> [Passage to read]:
● ● ●
Being good sometimes comes with a cost.
Senate legislation would end one of the most beloved benefits of Congress, being able to hitch rides on corporate jets at heavily subsidized rates. Instead, senators would be required to pay far more expensive charter rates for private air travel.
That would apply both to official business, when senators skip airport lines to use private planes for trips to their districts or tour areas in their states, and to political or fundraising trips. The latter would come out of a lawmaker's campaign funds.
The House has gone further, barring its members from using official or campaign funds to pay for noncommercial, corporate jets. Lawmakers trying to reach that remote village, disaster site or campaign stop will have to turn to charter plane services.
The new travel rules are part of ethics and lobbying changes that Democrats, who campaigned on a promise of ending the "culture of corruption" in Washington, have made their first order of business after taking over control of Congress. The legislation would also bar lobbyists from paying for, or participating in, privately funded trips for lawmakers.
The travel provision was adopted by the Senate on an 88-9 vote, but the fate of the ethics and lobbying bill was uncertain after a dispute with Republicans forced Democrats to temporarily pull it from the Senate floor.
● ● ●
> [Tasks and exercises]:
1. The article on congressional travel rules names places that lawmakers may try to reach and will have to use charter plane services to get to. List all of them.
2. Write the next part of the article on congressional travel rules, picking up after its final sentence.

> [Dataset entries]:
● ● ●
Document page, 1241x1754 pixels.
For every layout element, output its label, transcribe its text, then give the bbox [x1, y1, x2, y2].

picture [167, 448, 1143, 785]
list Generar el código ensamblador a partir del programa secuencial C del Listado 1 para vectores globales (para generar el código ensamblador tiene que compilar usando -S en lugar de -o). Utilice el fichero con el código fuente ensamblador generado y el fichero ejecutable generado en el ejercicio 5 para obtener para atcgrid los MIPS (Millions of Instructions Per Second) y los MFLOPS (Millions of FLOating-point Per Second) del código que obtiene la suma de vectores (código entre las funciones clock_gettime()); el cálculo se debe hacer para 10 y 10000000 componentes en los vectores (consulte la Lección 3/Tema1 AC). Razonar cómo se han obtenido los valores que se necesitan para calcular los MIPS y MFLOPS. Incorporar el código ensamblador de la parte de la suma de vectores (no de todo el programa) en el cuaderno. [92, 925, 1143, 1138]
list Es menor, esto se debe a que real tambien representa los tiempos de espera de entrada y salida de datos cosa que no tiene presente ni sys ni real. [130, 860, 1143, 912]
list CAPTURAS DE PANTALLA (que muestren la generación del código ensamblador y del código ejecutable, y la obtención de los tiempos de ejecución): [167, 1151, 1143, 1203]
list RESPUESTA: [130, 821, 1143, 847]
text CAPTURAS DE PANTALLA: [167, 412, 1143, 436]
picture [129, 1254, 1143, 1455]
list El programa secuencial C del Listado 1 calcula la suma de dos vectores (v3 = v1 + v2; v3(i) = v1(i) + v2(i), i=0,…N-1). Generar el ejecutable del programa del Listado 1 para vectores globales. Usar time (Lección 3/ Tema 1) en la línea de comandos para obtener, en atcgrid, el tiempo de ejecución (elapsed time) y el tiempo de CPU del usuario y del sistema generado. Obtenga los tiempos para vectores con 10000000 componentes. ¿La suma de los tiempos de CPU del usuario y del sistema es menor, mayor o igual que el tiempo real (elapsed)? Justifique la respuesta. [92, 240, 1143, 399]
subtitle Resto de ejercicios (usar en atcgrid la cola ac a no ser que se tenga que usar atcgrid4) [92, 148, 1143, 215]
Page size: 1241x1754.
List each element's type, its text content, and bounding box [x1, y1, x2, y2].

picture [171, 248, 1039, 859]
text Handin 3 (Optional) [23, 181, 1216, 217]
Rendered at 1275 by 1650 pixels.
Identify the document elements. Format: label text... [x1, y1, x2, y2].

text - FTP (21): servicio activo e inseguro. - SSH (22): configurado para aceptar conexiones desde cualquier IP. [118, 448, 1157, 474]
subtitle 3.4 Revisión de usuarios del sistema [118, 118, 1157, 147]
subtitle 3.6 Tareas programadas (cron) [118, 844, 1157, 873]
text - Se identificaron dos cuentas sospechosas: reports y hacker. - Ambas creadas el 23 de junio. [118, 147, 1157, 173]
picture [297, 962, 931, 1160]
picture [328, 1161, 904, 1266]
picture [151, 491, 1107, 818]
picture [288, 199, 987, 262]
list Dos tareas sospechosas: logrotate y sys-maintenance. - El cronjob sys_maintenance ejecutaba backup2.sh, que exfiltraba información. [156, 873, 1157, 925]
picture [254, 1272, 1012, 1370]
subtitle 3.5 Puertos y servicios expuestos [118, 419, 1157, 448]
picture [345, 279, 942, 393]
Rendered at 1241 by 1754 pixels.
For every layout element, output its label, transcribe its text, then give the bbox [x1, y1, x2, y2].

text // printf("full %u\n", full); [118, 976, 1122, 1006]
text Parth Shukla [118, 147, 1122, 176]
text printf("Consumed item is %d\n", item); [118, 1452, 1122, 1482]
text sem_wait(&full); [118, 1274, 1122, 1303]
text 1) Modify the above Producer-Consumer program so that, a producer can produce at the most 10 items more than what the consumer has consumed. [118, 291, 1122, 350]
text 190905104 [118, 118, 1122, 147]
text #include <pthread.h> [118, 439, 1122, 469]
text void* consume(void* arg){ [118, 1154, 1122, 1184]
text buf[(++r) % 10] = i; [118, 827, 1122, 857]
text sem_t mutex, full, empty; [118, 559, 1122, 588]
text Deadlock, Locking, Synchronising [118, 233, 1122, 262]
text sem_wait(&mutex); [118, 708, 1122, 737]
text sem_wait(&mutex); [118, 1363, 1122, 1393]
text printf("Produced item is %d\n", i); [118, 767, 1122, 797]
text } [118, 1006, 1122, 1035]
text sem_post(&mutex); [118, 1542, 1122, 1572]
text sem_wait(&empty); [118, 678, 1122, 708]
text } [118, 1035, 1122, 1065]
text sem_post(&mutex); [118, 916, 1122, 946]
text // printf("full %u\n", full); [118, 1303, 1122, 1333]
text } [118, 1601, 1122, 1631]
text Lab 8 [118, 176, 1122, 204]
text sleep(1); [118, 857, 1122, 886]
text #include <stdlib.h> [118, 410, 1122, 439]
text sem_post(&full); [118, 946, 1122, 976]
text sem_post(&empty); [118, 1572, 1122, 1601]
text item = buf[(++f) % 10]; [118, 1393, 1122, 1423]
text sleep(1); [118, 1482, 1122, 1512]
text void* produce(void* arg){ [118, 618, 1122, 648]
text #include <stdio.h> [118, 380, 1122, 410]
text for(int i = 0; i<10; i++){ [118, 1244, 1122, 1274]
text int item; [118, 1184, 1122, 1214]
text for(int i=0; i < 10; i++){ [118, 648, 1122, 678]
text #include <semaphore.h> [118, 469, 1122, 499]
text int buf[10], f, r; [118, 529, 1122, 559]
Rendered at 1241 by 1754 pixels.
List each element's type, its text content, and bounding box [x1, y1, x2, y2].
● ● ●
> [Task responses]:
1. remote village, disaster site, campaign stop

2.
The change, when enacted, will be particularly painful for senators from large western states who depend on private aircraft to get them to areas inaccessible by road or commercial flights.
"I've used these airplanes a lot," said Senate Majority Leader Harry Reid, D-Nevada, sponsor of language that would require senators to pay charter rates for private travel rather than the current practice of reimbursing the plane owners with the equivalent of a first-class ticket.
He emphasized that never had a jet owner asked for a legislative favor in exchange for a ride. But in an age when the integrity of Congress is being questioned, "I've come to the realization that this practice presents a major perception problem" and lawmakers must pay the full charter rate, he said.
Sen. John McCain, R-Ariz., said the travel rules were now a "huge loophole in the current gift rules." The average American, he said, "would love to fly around the country on very comfortable corporate-owned aircraft and only be charged the cost of a first-class ticket. It is a pretty good deal we have got going here."
It's also been a well-used perk. PoliticalMoneyLine, which tracks congressional spending, said nine members of Congress spent more than $50,000 in campaign funds in 2006 to pay for the use of corporate jets. Leading the list was Senate Minority Whip Trent Lott, R-Miss., who paid $165,724 to catch rides with corporate giants such as BellSouth Corp. and Federal Express Corp.
But Sen. Lisa Murkowski, R-Alaska, disputed "these images of fat-cat legislators sitting in cushy corporate aircraft."
She said that in Alaska, where 80 percent of towns and villages cannot be accessed by road, lawmakers trying to meet constituents have no choice but to catch rides on turboprops, seaplanes and other small private craft. "My options are so severely limited by this" new rule, she said, "that I don't know how I would operate."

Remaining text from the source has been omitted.